YOUR INSTRUCTIONS - Your task is to copy every line below that contains the word "displays".

DATA RECORDS -
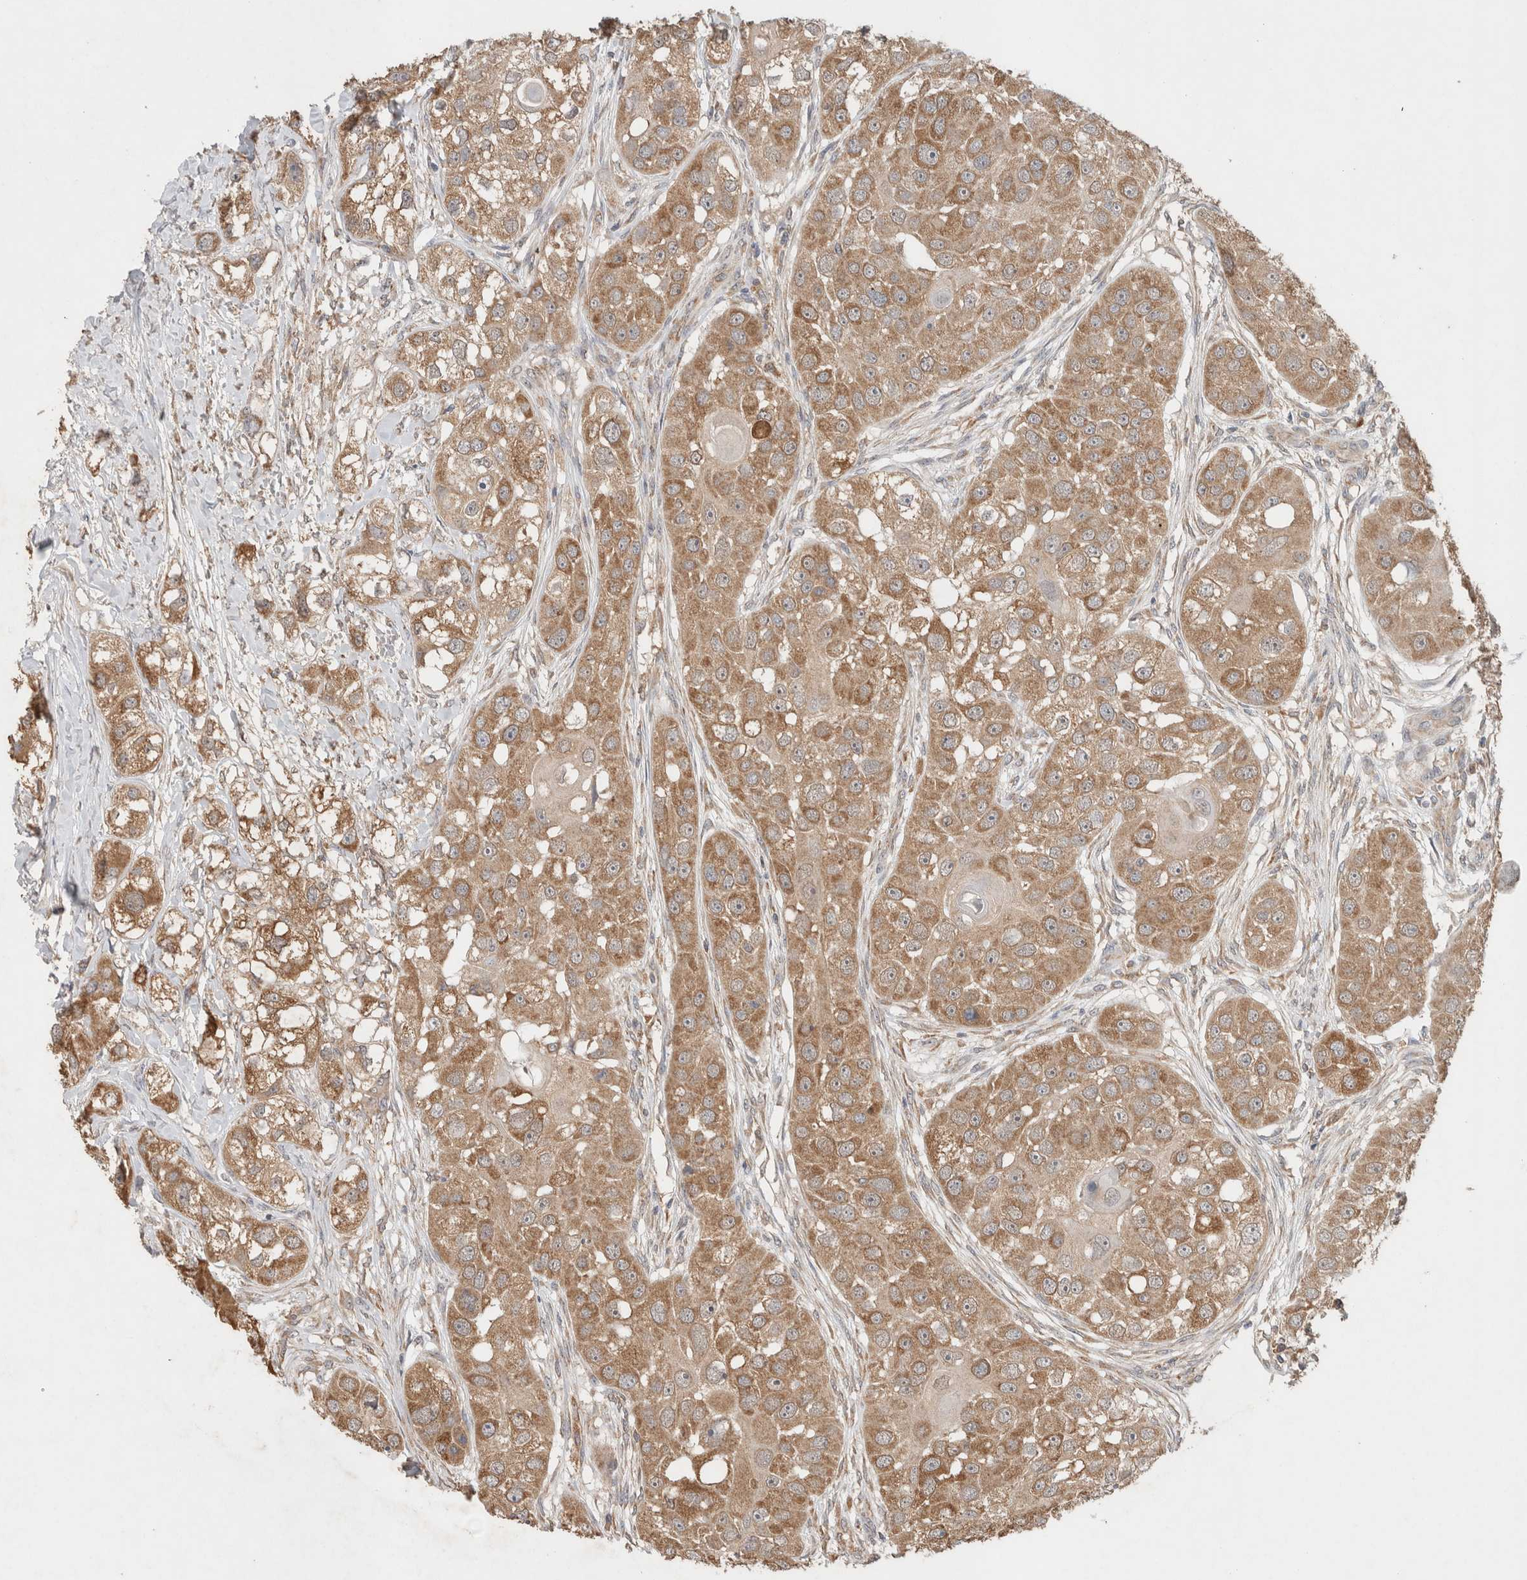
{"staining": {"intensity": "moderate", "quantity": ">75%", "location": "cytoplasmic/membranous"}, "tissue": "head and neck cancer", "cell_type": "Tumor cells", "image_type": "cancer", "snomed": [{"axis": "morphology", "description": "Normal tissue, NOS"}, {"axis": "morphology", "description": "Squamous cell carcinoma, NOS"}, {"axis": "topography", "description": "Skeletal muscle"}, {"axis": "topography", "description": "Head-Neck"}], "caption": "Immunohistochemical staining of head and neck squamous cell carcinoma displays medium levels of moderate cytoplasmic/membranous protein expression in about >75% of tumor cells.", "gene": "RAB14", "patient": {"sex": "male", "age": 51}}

--

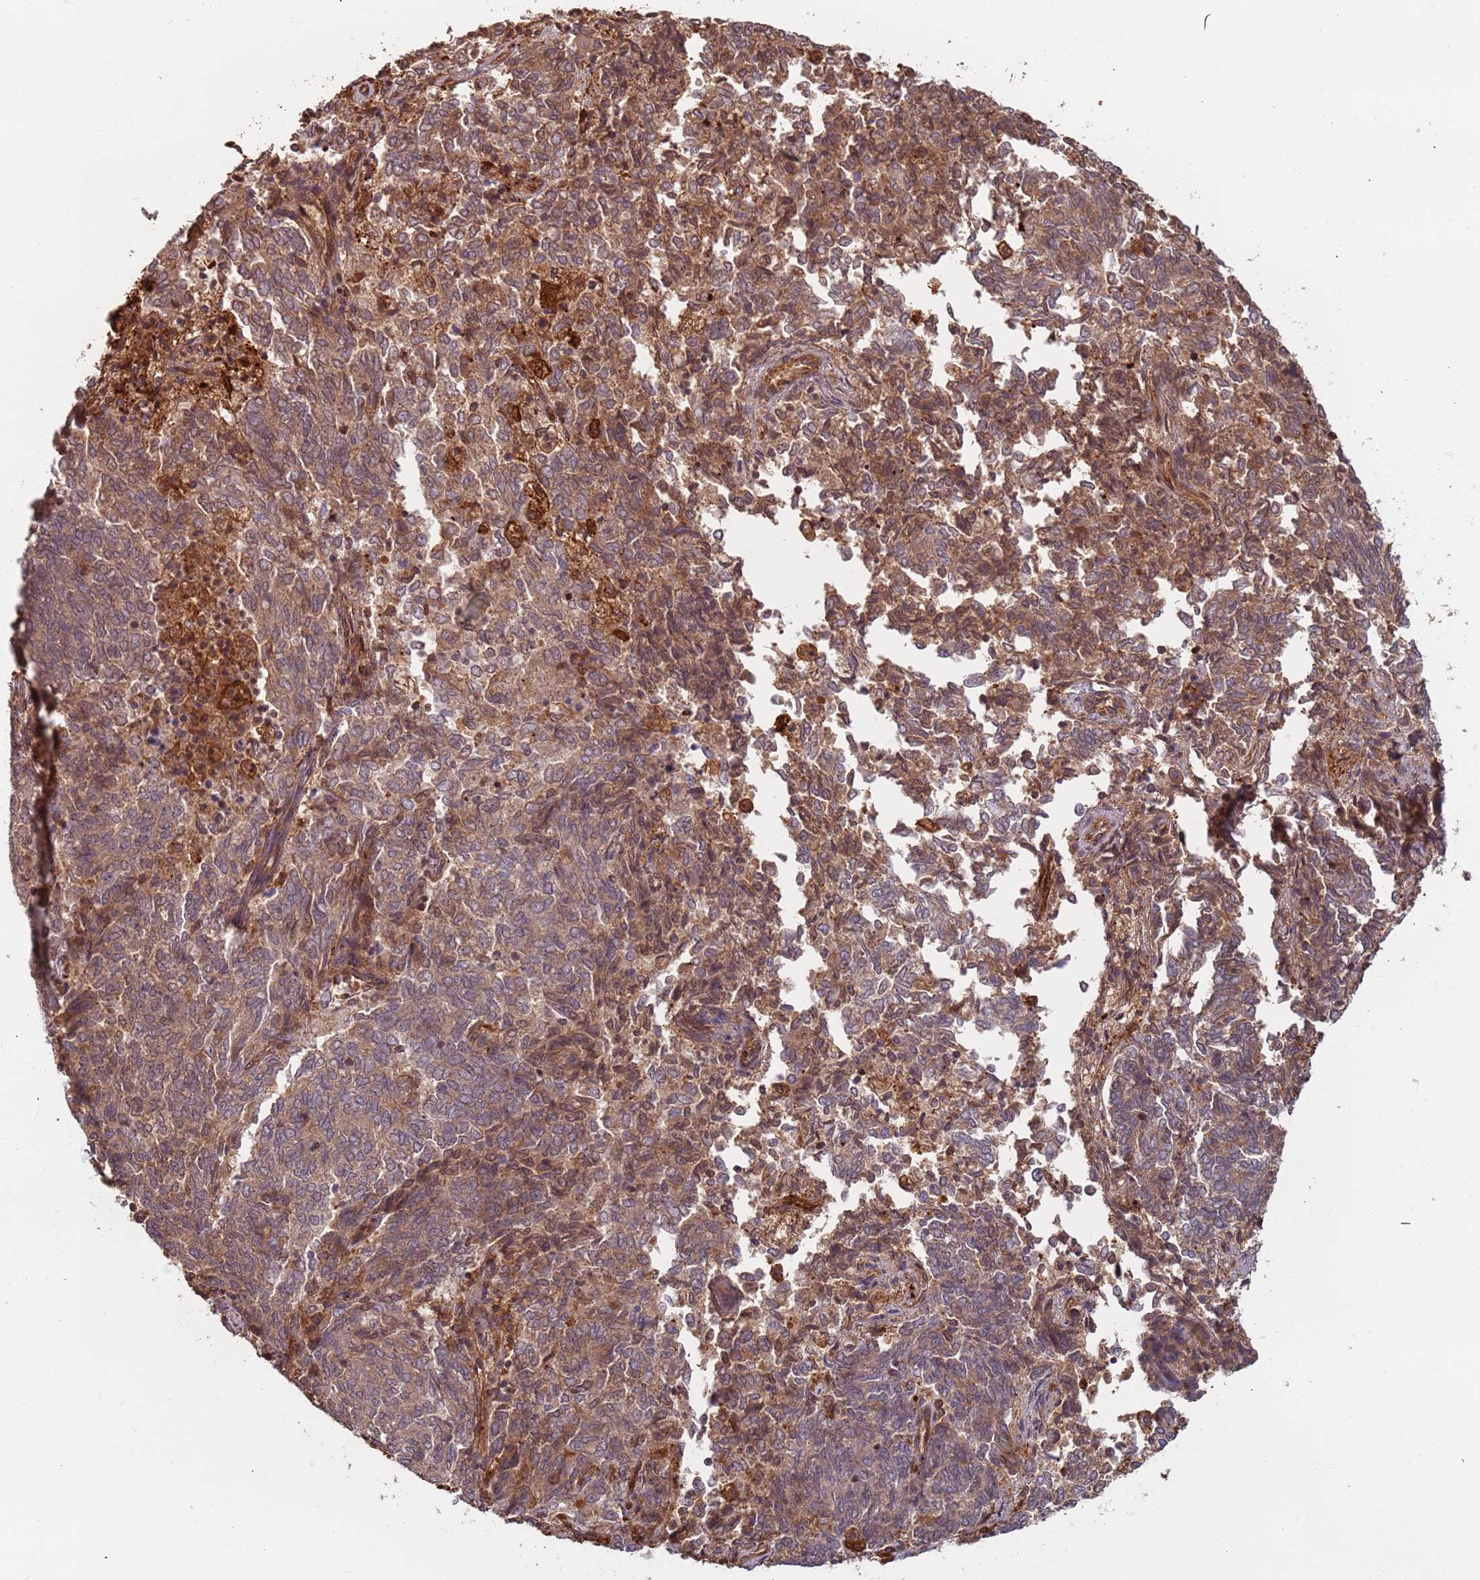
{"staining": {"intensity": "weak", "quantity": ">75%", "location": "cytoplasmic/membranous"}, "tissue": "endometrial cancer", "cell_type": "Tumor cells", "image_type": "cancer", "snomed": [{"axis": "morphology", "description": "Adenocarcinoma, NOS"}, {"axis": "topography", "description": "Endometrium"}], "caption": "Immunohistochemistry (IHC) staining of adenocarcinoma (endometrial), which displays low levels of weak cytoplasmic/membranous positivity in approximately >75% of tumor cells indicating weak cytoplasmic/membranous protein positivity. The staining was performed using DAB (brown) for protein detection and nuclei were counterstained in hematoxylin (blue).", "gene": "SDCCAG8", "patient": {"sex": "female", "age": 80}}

--

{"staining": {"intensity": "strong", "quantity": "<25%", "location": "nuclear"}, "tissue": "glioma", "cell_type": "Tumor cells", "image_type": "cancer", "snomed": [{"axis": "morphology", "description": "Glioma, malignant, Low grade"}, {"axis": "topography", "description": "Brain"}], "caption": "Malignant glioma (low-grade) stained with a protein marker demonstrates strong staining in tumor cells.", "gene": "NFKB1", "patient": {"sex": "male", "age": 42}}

EXERCISE OUTPUT -
{"staining": {"intensity": "moderate", "quantity": ">75%", "location": "cytoplasmic/membranous"}, "tissue": "head and neck cancer", "cell_type": "Tumor cells", "image_type": "cancer", "snomed": [{"axis": "morphology", "description": "Normal tissue, NOS"}, {"axis": "morphology", "description": "Squamous cell carcinoma, NOS"}, {"axis": "topography", "description": "Skeletal muscle"}, {"axis": "topography", "description": "Head-Neck"}], "caption": "Immunohistochemical staining of head and neck squamous cell carcinoma displays medium levels of moderate cytoplasmic/membranous protein expression in about >75% of tumor cells.", "gene": "RAB14", "patient": {"sex": "male", "age": 51}}
{"staining": {"intensity": "weak", "quantity": ">75%", "location": "cytoplasmic/membranous"}, "tissue": "endometrial cancer", "cell_type": "Tumor cells", "image_type": "cancer", "snomed": [{"axis": "morphology", "description": "Adenocarcinoma, NOS"}, {"axis": "topography", "description": "Endometrium"}], "caption": "Immunohistochemistry (IHC) staining of adenocarcinoma (endometrial), which displays low levels of weak cytoplasmic/membranous positivity in approximately >75% of tumor cells indicating weak cytoplasmic/membranous protein positivity. The staining was performed using DAB (brown) for protein detection and nuclei were counterstained in hematoxylin (blue).", "gene": "SDCCAG8", "patient": {"sex": "female", "age": 80}}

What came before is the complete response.